* _Problem description_
Update the entries from the first line through the line containing "title The writing", replacing "bounding box" with "bounding rectangle" and leaving everything else unchanged.

==============================

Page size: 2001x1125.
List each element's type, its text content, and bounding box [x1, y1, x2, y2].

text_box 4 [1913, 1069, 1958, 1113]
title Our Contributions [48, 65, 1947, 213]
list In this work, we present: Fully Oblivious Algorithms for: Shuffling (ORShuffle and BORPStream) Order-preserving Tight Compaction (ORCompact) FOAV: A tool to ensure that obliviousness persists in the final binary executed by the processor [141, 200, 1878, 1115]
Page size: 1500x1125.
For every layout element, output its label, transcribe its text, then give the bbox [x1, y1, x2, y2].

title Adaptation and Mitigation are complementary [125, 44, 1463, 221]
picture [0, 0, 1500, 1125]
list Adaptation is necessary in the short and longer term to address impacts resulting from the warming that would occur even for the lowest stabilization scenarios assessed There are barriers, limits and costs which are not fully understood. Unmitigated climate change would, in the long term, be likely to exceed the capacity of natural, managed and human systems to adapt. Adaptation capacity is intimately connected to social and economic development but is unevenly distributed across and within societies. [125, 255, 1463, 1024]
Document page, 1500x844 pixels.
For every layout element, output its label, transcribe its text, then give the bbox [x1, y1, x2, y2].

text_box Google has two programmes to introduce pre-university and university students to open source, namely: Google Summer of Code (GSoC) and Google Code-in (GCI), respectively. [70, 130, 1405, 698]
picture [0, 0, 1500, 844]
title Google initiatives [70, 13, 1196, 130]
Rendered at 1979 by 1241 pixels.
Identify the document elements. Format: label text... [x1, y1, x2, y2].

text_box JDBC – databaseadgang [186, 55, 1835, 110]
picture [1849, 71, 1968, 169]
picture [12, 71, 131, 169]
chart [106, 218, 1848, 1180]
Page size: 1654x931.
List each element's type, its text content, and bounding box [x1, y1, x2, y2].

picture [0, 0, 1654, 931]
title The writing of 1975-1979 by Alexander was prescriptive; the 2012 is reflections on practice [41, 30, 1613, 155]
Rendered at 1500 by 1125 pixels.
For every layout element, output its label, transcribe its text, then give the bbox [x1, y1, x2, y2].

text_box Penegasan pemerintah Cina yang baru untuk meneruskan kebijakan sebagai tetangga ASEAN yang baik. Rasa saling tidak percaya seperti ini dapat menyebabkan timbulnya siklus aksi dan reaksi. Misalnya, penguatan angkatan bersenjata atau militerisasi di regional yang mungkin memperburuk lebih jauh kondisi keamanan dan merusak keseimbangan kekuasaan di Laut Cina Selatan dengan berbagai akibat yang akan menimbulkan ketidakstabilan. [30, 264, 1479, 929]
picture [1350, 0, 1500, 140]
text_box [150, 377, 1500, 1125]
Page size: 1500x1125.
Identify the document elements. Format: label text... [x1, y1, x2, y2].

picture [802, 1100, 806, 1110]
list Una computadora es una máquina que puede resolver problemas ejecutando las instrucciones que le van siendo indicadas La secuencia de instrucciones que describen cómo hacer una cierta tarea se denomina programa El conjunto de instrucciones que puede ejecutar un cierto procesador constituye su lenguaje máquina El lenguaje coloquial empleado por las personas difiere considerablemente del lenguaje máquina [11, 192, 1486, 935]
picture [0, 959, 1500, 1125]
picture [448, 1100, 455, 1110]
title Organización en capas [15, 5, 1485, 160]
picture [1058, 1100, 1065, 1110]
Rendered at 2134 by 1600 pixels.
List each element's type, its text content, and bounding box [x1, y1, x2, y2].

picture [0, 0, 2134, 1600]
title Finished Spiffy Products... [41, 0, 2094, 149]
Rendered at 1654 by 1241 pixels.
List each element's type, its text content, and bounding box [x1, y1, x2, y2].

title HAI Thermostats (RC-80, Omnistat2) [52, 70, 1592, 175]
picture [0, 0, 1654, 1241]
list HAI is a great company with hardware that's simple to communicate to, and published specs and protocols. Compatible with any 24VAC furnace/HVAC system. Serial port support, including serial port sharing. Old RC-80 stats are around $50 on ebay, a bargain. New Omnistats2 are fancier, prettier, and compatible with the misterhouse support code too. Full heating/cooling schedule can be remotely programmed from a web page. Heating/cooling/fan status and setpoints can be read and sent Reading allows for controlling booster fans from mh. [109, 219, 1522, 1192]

==============================

* _Task output_
Page size: 2001x1125.
List each element's type, its text content, and bounding rectangle [x1, y1, x2, y2].

text_box 4 [1913, 1069, 1958, 1113]
title Our Contributions [48, 65, 1947, 213]
list In this work, we present: Fully Oblivious Algorithms for: Shuffling (ORShuffle and BORPStream) Order-preserving Tight Compaction (ORCompact) FOAV: A tool to ensure that obliviousness persists in the final binary executed by the processor [141, 200, 1878, 1115]
Page size: 1500x1125.
For every layout element, output its label, transcribe its text, then give the bbox [x1, y1, x2, y2].

title Adaptation and Mitigation are complementary [125, 44, 1463, 221]
picture [0, 0, 1500, 1125]
list Adaptation is necessary in the short and longer term to address impacts resulting from the warming that would occur even for the lowest stabilization scenarios assessed There are barriers, limits and costs which are not fully understood. Unmitigated climate change would, in the long term, be likely to exceed the capacity of natural, managed and human systems to adapt. Adaptation capacity is intimately connected to social and economic development but is unevenly distributed across and within societies. [125, 255, 1463, 1024]
Document page, 1500x844 pixels.
For every layout element, output its label, transcribe its text, then give the bbox [x1, y1, x2, y2].

text_box Google has two programmes to introduce pre-university and university students to open source, namely: Google Summer of Code (GSoC) and Google Code-in (GCI), respectively. [70, 130, 1405, 698]
picture [0, 0, 1500, 844]
title Google initiatives [70, 13, 1196, 130]
Rendered at 1979 by 1241 pixels.
Identify the document elements. Format: label text... [x1, y1, x2, y2].

text_box JDBC – databaseadgang [186, 55, 1835, 110]
picture [1849, 71, 1968, 169]
picture [12, 71, 131, 169]
chart [106, 218, 1848, 1180]
Page size: 1654x931.
List each element's type, its text content, and bounding rectangle [x1, y1, x2, y2].

picture [0, 0, 1654, 931]
title The writing of 1975-1979 by Alexander was prescriptive; the 2012 is reflections on practice [41, 30, 1613, 155]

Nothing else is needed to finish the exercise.